_Directions for this task:_ Only the number is wanted: state how many lines of the data below contain the word "anchor".

_Materials provided:_
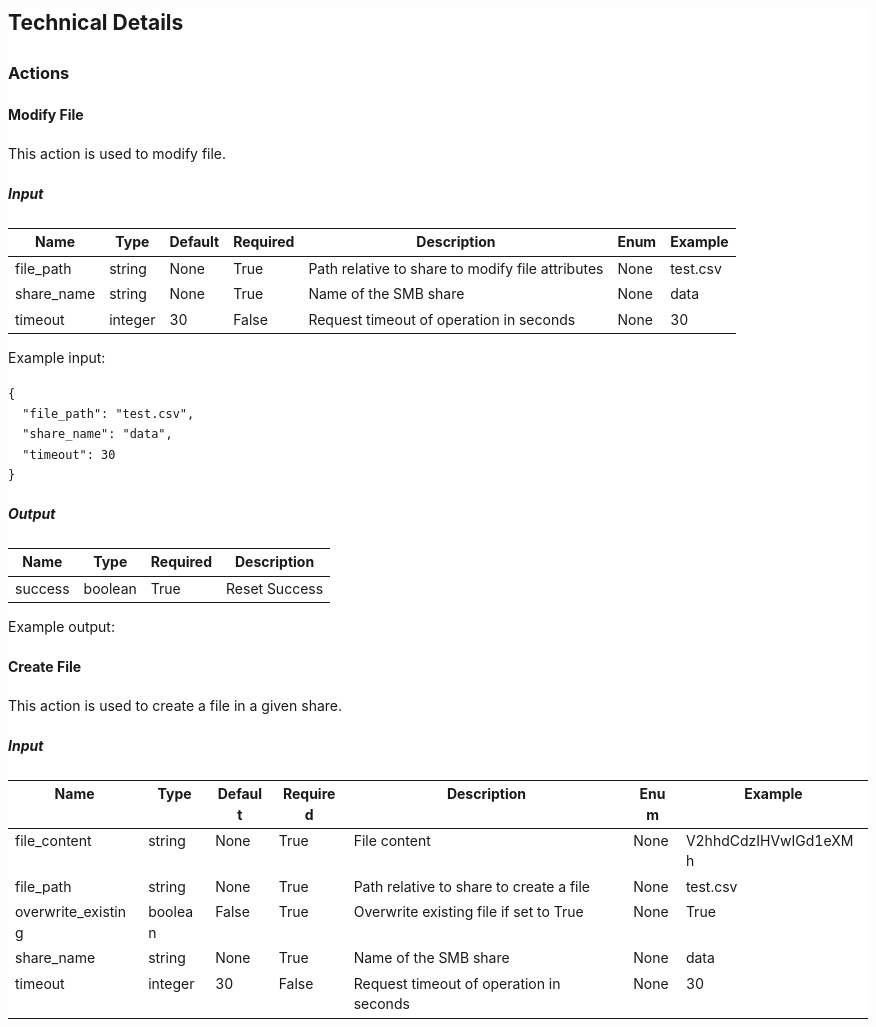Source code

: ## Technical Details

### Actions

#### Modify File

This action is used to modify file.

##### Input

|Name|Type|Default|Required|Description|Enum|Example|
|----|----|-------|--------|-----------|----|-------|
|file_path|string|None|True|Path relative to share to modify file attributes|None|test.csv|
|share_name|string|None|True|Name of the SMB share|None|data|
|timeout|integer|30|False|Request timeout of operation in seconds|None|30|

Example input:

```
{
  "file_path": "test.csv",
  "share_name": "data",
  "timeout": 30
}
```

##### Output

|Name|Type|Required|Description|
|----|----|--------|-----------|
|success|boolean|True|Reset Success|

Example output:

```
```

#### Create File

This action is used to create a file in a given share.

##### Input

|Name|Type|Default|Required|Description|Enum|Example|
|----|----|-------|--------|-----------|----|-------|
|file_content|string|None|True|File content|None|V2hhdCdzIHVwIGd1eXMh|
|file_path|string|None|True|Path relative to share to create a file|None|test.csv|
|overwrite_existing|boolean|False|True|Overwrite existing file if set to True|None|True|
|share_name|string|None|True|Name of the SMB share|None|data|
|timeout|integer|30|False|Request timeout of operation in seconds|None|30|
--
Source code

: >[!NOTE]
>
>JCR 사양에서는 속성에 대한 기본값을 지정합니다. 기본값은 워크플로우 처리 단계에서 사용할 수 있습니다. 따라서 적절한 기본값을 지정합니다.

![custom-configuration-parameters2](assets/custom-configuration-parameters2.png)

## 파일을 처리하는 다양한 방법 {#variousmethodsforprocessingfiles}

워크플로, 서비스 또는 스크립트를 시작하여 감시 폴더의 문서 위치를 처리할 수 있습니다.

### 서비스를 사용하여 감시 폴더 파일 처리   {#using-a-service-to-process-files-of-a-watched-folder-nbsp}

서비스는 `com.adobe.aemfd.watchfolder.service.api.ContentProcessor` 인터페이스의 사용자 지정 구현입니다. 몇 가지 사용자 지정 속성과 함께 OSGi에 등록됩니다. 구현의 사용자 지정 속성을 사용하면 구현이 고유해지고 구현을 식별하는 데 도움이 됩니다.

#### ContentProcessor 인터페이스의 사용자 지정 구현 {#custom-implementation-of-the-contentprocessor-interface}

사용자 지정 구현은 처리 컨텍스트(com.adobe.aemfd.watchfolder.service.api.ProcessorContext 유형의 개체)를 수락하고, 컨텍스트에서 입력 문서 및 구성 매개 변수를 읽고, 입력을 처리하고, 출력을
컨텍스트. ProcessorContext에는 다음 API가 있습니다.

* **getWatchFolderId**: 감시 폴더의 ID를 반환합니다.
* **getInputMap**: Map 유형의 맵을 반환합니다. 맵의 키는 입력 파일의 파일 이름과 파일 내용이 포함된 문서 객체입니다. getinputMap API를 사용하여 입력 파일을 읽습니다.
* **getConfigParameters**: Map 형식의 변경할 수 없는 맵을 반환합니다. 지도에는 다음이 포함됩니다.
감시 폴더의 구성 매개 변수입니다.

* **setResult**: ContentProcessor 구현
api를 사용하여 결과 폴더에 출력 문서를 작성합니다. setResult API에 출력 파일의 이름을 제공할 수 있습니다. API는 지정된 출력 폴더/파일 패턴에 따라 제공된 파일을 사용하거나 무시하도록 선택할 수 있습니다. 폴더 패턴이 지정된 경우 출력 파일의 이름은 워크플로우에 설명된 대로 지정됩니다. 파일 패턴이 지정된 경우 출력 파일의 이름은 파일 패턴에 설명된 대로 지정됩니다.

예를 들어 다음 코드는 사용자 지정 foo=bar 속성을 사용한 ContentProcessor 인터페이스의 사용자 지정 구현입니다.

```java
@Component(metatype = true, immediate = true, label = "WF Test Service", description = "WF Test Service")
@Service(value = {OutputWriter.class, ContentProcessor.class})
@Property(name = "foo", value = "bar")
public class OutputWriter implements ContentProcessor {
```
--
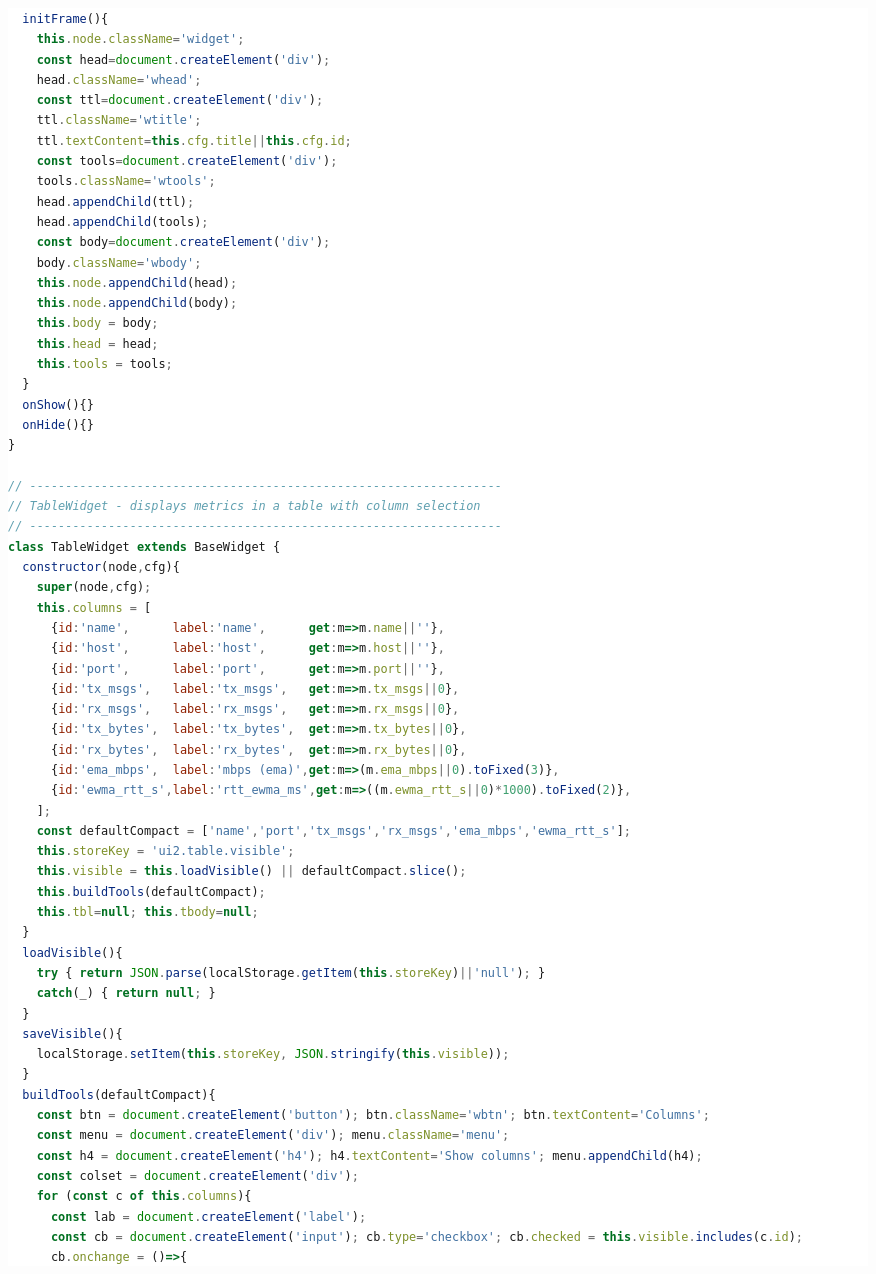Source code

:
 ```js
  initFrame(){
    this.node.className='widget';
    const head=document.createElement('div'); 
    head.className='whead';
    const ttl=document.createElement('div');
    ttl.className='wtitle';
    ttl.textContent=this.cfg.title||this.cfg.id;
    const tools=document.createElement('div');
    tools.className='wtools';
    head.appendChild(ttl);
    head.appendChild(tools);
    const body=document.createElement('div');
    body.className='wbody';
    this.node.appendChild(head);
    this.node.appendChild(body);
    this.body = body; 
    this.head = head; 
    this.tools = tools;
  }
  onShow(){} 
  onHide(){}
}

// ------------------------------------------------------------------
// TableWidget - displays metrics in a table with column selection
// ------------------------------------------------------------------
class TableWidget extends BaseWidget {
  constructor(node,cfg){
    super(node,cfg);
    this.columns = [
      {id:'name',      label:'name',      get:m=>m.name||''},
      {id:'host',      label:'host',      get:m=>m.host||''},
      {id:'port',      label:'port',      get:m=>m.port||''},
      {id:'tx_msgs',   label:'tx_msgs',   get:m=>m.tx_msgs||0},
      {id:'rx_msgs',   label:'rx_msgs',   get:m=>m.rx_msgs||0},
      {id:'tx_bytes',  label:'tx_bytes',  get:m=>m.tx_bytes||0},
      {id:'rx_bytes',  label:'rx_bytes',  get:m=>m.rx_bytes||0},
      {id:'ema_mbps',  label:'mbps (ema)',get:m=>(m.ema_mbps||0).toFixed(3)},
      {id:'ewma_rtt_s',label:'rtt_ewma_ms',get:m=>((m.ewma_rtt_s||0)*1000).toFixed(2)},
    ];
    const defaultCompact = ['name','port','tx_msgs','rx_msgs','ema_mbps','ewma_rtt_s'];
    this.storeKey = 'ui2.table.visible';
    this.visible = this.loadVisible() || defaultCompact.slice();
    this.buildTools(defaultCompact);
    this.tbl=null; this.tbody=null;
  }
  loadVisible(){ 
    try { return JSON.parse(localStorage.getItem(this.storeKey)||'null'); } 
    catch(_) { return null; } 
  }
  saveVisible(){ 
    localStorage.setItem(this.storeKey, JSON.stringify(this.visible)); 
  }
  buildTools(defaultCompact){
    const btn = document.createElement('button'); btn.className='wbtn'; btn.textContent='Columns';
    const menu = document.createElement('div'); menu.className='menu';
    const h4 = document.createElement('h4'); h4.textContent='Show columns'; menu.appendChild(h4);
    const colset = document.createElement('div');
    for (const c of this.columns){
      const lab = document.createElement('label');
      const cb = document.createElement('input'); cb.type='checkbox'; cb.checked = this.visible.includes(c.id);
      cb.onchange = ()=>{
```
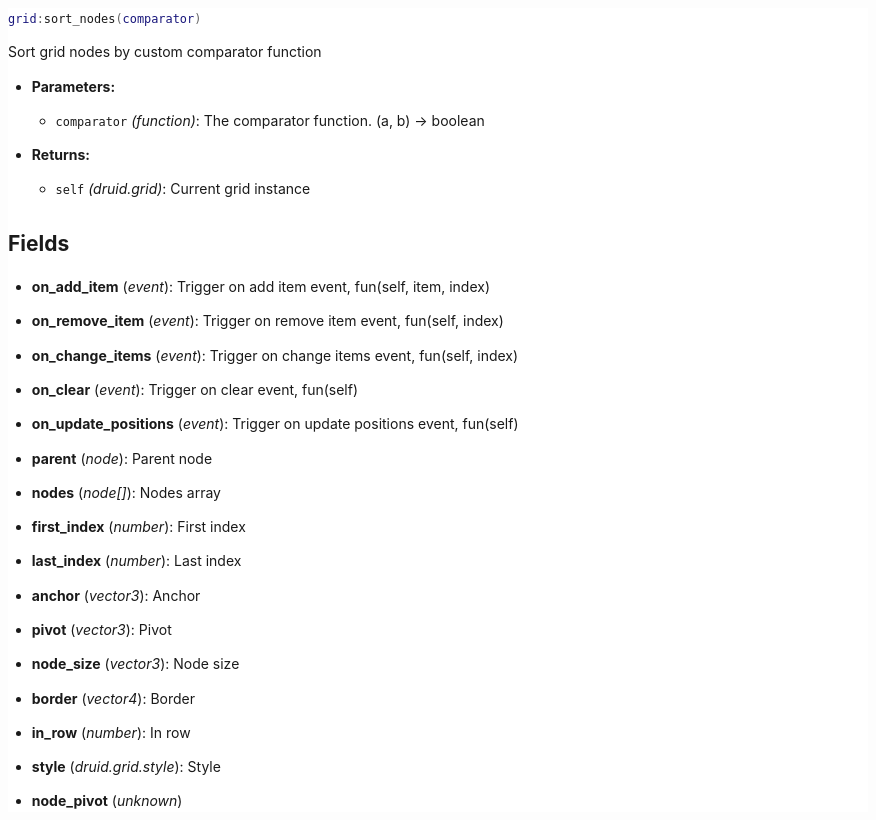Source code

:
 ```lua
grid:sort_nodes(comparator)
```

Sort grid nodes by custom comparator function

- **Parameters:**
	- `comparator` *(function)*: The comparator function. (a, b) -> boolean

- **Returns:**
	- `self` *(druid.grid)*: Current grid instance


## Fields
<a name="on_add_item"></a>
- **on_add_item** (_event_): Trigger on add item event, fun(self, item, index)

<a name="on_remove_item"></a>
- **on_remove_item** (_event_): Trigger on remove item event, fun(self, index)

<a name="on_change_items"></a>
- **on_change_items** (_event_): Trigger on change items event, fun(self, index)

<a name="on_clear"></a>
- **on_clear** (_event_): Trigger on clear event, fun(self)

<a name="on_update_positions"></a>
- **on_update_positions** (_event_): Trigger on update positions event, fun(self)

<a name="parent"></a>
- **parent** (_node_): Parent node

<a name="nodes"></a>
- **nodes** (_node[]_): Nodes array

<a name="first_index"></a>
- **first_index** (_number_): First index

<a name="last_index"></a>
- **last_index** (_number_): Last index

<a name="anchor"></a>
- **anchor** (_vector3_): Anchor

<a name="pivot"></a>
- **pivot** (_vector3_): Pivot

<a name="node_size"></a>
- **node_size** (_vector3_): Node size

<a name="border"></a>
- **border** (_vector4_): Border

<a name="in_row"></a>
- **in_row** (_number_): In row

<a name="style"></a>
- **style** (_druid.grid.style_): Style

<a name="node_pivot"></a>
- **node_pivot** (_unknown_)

_Written response:_ 2